The decision is already difficult and painful, and those who have experienced it say that its rarity makes it especially isolating, and can add to stigma for those who choose to pursue this path.
‘Unconditional love can be problematic’
“In both research and popular culture, we rarely hear from parents who estrange themselves from their children because it’s so taboo, and there are very few non-judgmental places to speak openly about the experience,” explains Lucy Blake, a senior lecturer in psychology at the University of the West of England, Bristol, who specialises in estrangement.
According to Blake, the most common reasons parents end relationships with their children are family conflict, differences in personal values (such as religious beliefs), substance abuse, and other toxic behaviour. According to the Stand Alone study, issues related to divorce, in-laws, and marriage were the most commonly reported drivers of relationship breakdowns with sons. Mental-health issues and emotional abuse were more common in daughters.
However, the decision to divorce with children is far more difficult and ultimately difficult. Parents are socially expected to cherish and care for their children without exception. “We have very high, almost godlike expectations of a parent in terms of unconditional love,” Blake explains. “This can be problematic because it implies they should accept any kind of treatment, including psychological and financial abuse.”

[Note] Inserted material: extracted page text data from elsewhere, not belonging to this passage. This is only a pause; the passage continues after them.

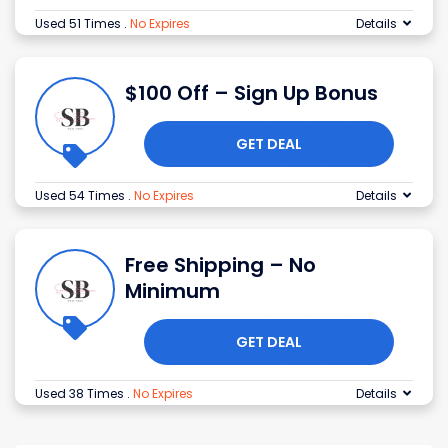
Used 51 Times
.
No Expires
Details
$100 Off – Sign Up Bonus
GET DEAL
Used 54 Times
.
No Expires
Details
Free Shipping – No
Minimum
GET DEAL
Used 38 Times
.
No Expires
Details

We have almost godlike expectations of parents, expecting them to be unconditionally loving… It implies that they should accept any treatment, including psychological and financial abuse – Blake, Lucy
This may explain why, even when their children are causing them pain, parents find it difficult to let go. Jennifer Storey, a psychology lecturer at the University of Kent in the United Kingdom who specialises in interpersonal violence, discovers that in the majority of her interviews with victims of elder abuse, parents are still concerned and sad for their children. “I can’t think of a single parent who truly wanted to cut their child off – they almost always wanted the relationship to continue, but the abuse to stop,” she says.
It can also be difficult for them and those around them to accept the reality of what is going on. “Parents are assumed to have all the power,” says Amanda Holt, author of Adolescent-to-Parent Abuse: Current Understandings in Research, Policy, and Practice. “Another reason it’s so difficult to walk away is a lack of belief that child-parent abuse can occur, or that it can be so severe that a parent needs to leave.”
The “intergenerational stake hypothesis” could be at work as well. According to this theory, parents are typically more emotionally, financially, and physically invested in the parent-child relationship than their children. Greater positive ties with children are associated with a parent’s improved wellbeing, higher quality of life, and lower depressive symptoms; however, this does not guarantee the same benefits. This means that a parent’s decision to cut off contact with a child, whether abruptly or gradually, carries more than just the weight of failure.
“Parenthood is a respected and admired role and identity; it is also life-changing and lifelong,” Blake explains. “When a parent does not have an active relationship with their child, they may believe they have failed in this role, causing intense pain and shame and changing or challenging how parents think about themselves and who they are.”
Given these factors, it may be more difficult for parents to cut ties than it is for children. “It could certainly be a different kind of pain, because for parents, their life may seem emptier or less meaningful,” Blake says. As a result, many people will lose friendships and relationships with other family members. “The loss and pain that comes with estrangement affects many different aspects of people’s lives,” says Blake.